Das Ziel, jungen Menschen in Deutschland ein Ausbildungsangebot zu machen, wird durch den "Nationalen Pakt für Ausbildung und Fachkräftenachwuchs" gefördert. Paktpartner sind das Bundesministerien für Wirtschaft und Technologie, das Bundesministerien für Arbeit und Soziales sowie das Bundesministerium für Bildung und Forschung, der Deutsche Industrie- und Handelskammertag, die Bundesvereinigung der Deutschen Arbeitgeberverbände, der Bundesverband der Deutschen Industrie, der Zentralverband des Deutschen Handwerks und der Bundesverband der freien Berufe.
Wie wichtig das Engagement der Paktpartner ist, zeigt sich an Hand aktueller Zahlen: Die Zusage, pro Jahr durchschnittlich 60.000 neue Ausbildungsplätze einzuwerben, wurde im letzten Jahr nach Angaben des Bundesministeriums für Bildung und Forschung erfüllt: Bis zum 30. September 2008 hatten bundesweit 616.200 Jugendliche ihren Ausbildungsvertrag unterschrieben. Dieser Erfolg soll weiter anhalten, deshalb appellieren die Partner des "Nationalen Pakt für Ausbildung und Fachkräftenachwuchs" und die Bundesagentur für Arbeit am "Tag des Ausbildungsplatzes" an Unternehmen und Jugendliche, sich für eine Berufsausbildung stark zu machen.

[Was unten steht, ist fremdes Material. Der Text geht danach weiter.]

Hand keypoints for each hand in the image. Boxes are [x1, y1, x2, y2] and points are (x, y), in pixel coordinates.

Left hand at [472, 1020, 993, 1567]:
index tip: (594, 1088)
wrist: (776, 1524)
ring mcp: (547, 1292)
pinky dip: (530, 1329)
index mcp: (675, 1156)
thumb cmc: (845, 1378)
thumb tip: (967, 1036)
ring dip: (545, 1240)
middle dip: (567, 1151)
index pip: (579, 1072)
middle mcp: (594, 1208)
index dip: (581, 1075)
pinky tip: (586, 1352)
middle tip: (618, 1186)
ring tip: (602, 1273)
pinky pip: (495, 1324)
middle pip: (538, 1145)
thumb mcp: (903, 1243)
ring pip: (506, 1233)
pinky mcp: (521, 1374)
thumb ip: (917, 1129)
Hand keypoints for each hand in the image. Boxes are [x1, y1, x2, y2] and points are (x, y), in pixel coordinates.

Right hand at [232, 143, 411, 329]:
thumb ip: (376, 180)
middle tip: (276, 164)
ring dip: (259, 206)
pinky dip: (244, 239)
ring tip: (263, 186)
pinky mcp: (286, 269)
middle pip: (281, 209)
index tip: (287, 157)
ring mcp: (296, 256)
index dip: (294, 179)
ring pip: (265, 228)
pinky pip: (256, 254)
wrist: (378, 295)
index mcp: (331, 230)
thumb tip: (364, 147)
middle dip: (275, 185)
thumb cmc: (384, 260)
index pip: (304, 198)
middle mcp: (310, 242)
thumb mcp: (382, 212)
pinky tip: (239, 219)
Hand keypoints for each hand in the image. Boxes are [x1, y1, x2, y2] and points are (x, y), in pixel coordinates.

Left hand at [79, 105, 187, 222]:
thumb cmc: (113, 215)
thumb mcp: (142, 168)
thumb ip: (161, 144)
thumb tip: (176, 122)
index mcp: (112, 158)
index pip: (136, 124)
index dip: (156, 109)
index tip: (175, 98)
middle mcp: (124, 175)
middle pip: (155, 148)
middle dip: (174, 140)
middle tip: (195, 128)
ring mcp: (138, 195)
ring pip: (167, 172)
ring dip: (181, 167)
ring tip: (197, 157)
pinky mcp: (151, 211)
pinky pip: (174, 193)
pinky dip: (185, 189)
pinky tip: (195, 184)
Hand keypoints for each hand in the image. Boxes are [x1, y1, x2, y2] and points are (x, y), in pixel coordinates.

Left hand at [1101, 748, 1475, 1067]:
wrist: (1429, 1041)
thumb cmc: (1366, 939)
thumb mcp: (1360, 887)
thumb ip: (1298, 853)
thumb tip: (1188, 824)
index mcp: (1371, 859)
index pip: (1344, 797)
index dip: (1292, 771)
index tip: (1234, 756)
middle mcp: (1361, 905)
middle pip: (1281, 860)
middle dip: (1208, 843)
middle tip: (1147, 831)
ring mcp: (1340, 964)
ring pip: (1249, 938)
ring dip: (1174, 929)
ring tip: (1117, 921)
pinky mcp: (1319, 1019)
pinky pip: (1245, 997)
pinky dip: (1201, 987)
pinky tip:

Das Bundesinstitut für Berufsbildung hat berechnet, dass das Ausbildungsangebot 2009 bei etwa 600.000 Plätzen liegen sollte. Jugendliche sind aufgefordert, sich umfangreich zu bewerben, um noch rechtzeitig einen Ausbildungsplatz zu finden. Traumberufe sind etwas wunderbares, doch gerade angesichts der Fülle von Berufsmöglichkeiten sollten junge Menschen heutzutage flexibel bleiben und sich nicht nur auf einen einzigen Beruf versteifen. Unternehmen sollten trotz schwieriger wirtschaftlicher Rahmenbedingungen eine vorausschauende Personalpolitik betreiben und in die Qualifikation junger Mitarbeiter investieren. Wichtig ist, jungen Menschen die Chance zu geben, einen angemessenen Beruf zu erlernen.